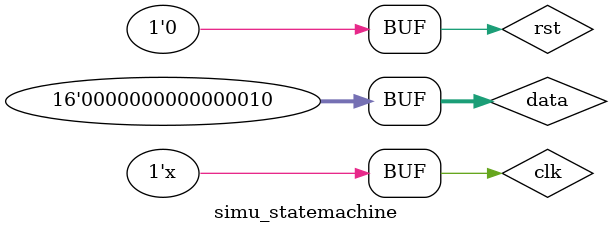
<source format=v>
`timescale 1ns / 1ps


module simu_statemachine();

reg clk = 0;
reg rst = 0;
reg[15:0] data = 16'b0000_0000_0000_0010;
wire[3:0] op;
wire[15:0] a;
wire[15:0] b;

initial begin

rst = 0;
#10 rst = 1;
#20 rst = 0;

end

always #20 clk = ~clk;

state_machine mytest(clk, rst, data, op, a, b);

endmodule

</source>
--
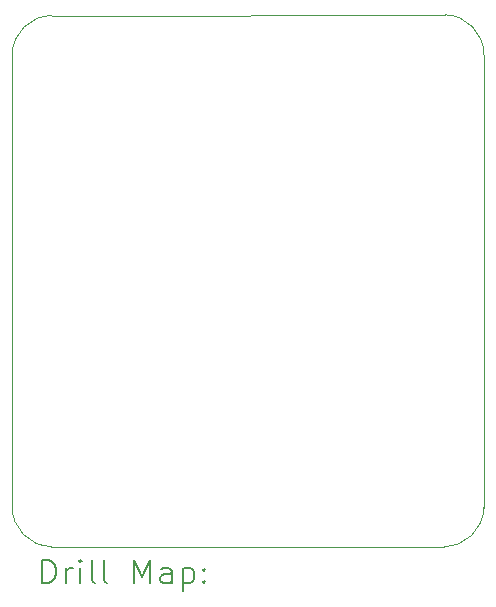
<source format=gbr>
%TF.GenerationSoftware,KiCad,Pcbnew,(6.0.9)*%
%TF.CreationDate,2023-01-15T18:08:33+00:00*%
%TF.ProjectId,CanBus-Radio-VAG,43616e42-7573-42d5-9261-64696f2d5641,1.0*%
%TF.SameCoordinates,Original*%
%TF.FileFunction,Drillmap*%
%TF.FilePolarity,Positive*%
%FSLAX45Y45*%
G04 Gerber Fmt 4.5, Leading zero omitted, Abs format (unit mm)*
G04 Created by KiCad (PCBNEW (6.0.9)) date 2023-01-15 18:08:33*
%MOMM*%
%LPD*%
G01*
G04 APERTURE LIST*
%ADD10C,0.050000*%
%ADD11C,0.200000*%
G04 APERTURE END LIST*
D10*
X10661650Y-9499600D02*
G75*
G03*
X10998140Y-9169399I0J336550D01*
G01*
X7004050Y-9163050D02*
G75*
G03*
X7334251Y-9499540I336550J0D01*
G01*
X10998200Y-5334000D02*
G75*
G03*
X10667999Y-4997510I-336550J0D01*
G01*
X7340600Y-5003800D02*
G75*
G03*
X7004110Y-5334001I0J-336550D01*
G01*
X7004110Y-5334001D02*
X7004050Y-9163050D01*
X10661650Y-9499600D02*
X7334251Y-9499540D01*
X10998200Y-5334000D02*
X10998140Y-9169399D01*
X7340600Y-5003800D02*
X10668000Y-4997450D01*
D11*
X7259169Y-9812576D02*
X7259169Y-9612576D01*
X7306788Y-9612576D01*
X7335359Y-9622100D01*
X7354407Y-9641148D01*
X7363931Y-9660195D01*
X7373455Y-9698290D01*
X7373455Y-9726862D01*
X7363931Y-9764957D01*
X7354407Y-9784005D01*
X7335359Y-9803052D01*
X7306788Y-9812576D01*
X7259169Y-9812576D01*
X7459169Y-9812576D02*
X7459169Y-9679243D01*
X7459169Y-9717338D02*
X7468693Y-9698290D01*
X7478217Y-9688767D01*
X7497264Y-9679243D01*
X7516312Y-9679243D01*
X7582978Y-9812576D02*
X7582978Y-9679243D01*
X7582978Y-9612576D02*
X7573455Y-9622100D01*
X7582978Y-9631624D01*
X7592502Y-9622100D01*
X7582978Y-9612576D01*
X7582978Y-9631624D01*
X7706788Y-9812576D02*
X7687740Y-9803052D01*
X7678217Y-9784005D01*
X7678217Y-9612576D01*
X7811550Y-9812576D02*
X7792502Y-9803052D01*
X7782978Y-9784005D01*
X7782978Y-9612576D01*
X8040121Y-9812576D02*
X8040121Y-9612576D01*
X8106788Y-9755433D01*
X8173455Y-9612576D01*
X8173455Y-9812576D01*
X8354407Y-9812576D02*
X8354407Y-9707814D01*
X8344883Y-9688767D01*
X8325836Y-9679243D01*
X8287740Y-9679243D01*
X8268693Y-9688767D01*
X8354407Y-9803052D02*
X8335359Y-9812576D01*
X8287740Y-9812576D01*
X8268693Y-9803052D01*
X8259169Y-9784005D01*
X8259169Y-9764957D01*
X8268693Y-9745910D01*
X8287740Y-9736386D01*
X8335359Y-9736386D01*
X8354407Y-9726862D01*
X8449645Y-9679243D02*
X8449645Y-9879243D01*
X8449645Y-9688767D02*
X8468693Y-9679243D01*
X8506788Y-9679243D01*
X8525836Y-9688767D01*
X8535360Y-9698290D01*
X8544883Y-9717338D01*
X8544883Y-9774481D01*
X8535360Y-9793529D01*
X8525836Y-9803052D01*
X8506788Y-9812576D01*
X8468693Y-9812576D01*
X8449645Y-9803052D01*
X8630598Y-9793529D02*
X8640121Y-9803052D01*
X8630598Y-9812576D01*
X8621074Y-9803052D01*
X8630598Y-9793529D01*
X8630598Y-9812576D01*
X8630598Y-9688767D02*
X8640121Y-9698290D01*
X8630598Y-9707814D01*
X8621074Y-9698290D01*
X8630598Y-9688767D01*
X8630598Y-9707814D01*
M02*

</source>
---
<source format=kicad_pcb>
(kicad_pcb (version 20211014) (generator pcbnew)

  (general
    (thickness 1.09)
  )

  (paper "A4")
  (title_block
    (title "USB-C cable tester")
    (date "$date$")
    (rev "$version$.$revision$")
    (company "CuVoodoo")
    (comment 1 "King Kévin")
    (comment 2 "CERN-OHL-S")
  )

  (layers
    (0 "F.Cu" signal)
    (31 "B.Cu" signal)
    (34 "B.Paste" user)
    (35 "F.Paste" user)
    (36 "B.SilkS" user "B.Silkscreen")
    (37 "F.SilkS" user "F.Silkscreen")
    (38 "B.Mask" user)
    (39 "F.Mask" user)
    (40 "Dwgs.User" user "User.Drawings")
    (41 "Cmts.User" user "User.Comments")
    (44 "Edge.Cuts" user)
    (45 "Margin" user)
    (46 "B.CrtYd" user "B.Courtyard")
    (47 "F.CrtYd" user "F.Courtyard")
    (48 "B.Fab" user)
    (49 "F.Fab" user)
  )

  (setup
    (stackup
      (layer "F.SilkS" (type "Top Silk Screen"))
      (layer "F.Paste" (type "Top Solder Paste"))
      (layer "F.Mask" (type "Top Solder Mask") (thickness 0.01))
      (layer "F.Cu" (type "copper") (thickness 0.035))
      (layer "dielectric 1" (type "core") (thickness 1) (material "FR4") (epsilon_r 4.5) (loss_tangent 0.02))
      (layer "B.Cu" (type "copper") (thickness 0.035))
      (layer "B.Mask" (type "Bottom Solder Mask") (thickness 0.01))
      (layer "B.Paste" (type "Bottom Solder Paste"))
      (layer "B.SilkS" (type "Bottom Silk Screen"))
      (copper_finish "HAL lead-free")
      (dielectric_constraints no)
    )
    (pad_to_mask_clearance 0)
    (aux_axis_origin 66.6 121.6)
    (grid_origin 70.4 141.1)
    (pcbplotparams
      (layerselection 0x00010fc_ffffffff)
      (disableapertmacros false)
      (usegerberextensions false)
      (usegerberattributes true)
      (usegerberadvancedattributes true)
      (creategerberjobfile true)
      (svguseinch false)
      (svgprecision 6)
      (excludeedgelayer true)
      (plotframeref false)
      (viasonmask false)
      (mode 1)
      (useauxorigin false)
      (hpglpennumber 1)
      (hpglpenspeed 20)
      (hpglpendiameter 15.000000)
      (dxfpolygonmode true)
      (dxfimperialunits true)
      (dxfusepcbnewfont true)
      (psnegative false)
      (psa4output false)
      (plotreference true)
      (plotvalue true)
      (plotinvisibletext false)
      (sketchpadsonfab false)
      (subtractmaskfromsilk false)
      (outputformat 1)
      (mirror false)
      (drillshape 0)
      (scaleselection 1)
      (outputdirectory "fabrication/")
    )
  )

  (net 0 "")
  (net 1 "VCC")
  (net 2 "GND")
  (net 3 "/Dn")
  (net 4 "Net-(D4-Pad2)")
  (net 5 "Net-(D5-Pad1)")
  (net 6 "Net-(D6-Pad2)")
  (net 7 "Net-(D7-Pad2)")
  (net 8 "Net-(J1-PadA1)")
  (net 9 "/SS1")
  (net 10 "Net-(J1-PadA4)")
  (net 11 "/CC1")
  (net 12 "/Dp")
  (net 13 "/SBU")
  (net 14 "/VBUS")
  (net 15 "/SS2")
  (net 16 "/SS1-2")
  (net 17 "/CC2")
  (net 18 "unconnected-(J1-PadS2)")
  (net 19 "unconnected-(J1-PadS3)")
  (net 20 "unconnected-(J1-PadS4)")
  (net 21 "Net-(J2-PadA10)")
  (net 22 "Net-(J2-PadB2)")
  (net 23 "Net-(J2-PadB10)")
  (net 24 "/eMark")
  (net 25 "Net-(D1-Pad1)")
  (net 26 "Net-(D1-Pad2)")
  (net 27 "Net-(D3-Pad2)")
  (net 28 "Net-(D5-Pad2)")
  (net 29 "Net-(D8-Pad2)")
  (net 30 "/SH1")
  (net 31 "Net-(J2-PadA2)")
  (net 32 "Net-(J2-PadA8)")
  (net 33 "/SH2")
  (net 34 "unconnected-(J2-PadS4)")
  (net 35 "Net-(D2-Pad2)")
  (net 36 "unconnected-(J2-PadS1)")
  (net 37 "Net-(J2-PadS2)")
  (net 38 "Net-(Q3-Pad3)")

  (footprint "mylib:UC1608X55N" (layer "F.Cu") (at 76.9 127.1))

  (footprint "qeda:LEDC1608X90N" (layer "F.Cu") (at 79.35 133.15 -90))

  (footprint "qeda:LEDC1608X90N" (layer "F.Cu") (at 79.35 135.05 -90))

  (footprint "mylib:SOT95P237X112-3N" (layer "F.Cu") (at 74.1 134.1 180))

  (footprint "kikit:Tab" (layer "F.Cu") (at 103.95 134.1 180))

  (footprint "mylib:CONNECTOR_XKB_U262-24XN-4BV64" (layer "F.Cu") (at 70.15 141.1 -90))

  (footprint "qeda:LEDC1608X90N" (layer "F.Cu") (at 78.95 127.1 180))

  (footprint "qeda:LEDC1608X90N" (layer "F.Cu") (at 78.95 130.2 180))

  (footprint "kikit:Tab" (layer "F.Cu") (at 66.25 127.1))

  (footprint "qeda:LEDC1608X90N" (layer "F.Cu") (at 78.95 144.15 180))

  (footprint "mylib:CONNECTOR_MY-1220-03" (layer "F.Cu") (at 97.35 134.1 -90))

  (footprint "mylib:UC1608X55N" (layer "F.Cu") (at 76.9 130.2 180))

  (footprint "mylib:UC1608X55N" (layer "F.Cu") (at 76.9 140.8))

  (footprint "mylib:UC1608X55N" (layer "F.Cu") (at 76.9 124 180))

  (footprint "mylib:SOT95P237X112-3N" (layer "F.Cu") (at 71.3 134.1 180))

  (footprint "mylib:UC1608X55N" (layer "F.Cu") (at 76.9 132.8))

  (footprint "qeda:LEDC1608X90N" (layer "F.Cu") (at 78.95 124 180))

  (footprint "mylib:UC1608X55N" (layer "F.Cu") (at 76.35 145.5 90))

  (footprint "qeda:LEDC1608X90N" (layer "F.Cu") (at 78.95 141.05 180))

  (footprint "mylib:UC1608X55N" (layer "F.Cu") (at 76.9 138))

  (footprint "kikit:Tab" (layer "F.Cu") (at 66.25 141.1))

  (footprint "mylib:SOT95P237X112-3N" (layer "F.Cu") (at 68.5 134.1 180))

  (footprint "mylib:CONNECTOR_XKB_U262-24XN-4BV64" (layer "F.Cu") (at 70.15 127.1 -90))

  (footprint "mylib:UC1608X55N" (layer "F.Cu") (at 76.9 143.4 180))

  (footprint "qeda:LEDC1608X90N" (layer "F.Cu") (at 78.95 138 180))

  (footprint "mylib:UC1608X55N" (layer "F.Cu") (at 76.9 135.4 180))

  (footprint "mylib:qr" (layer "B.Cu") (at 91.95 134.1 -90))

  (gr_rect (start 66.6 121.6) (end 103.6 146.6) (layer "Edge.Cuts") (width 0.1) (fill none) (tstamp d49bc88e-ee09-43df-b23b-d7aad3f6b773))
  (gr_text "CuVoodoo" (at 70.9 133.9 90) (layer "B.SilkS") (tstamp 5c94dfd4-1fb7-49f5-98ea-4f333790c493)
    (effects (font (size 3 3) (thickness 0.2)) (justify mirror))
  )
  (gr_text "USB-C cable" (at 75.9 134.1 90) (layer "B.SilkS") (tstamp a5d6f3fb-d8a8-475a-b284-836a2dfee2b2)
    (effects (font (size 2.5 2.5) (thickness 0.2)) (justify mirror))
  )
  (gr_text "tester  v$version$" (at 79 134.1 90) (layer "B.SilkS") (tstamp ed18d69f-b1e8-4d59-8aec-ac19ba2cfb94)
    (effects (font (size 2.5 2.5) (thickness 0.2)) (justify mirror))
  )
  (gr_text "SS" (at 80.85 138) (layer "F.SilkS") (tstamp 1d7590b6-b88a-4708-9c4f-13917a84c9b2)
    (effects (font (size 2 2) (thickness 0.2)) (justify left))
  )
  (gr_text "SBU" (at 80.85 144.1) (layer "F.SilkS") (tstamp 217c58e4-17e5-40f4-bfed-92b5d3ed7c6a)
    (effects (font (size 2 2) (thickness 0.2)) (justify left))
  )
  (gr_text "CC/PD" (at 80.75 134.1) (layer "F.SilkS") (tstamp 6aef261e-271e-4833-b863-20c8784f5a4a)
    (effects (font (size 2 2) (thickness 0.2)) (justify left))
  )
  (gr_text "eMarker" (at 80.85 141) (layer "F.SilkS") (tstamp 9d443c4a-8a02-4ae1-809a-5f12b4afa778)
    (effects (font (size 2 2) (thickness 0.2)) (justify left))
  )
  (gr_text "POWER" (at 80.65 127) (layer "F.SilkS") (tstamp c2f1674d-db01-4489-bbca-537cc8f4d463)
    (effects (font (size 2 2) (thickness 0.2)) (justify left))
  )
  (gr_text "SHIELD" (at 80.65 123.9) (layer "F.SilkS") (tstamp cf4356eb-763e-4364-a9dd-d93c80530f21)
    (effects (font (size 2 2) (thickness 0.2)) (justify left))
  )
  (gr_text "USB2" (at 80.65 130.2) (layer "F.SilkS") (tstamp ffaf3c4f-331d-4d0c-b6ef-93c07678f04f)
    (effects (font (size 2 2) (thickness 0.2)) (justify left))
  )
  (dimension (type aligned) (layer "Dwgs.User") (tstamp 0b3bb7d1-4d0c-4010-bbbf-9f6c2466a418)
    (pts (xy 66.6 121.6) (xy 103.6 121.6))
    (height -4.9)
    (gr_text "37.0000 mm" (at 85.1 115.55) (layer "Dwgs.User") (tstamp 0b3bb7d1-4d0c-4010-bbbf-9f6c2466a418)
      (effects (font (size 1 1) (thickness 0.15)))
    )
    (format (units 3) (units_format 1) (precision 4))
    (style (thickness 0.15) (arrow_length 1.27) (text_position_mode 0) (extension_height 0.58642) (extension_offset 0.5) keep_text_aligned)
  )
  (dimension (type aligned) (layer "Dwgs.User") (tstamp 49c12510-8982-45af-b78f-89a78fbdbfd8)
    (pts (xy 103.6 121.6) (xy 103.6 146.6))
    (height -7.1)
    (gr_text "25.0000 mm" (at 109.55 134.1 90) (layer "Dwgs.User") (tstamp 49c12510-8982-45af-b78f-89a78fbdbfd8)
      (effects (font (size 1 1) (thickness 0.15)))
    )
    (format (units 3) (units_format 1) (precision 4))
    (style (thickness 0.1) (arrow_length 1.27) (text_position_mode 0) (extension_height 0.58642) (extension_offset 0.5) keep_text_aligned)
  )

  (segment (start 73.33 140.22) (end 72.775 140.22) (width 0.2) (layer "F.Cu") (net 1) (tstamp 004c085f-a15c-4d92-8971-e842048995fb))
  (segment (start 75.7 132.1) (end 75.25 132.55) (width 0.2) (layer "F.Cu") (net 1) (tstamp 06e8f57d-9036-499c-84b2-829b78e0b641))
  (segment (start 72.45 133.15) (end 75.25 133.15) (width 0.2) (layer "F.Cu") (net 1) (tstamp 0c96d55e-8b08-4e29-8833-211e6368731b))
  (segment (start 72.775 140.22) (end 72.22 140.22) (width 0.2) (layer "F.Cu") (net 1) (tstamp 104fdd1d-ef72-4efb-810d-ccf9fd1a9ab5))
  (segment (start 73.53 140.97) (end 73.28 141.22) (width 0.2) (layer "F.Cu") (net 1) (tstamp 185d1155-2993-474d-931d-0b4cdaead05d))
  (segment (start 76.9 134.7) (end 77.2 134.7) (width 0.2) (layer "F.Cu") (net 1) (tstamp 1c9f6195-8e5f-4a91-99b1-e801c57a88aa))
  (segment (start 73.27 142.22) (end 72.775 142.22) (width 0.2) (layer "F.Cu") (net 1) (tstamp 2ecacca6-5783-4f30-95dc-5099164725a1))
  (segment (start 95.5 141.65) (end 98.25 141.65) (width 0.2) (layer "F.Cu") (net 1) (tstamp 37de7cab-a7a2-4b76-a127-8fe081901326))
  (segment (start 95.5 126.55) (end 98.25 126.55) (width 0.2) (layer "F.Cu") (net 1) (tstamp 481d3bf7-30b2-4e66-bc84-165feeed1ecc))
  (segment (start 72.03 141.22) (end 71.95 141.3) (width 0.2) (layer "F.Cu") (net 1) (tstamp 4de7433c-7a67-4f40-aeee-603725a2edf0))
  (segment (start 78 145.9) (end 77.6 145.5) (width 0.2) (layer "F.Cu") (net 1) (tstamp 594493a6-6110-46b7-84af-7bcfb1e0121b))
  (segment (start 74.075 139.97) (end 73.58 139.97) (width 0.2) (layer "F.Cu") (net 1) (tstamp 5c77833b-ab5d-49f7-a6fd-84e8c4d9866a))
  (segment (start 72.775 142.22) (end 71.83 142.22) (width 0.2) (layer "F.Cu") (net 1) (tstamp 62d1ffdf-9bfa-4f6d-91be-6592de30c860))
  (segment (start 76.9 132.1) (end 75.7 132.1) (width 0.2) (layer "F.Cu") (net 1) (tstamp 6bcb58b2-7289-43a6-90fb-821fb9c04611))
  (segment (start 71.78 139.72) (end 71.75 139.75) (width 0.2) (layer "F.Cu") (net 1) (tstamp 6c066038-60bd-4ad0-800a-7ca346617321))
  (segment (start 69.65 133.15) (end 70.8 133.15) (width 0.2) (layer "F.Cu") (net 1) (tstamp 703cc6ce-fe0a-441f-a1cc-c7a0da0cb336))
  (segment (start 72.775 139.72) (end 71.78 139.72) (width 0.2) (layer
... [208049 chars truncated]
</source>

TASK PROMPT »
Copy each line of the data that contains the word "Bottom", leaving the other lines out.

RESPONSE TO THE EXERCISE »
      (layer "B.Mask" (type "Bottom Solder Mask") (thickness 0.01))
      (layer "B.Paste" (type "Bottom Solder Paste"))
      (layer "B.SilkS" (type "Bottom Silk Screen"))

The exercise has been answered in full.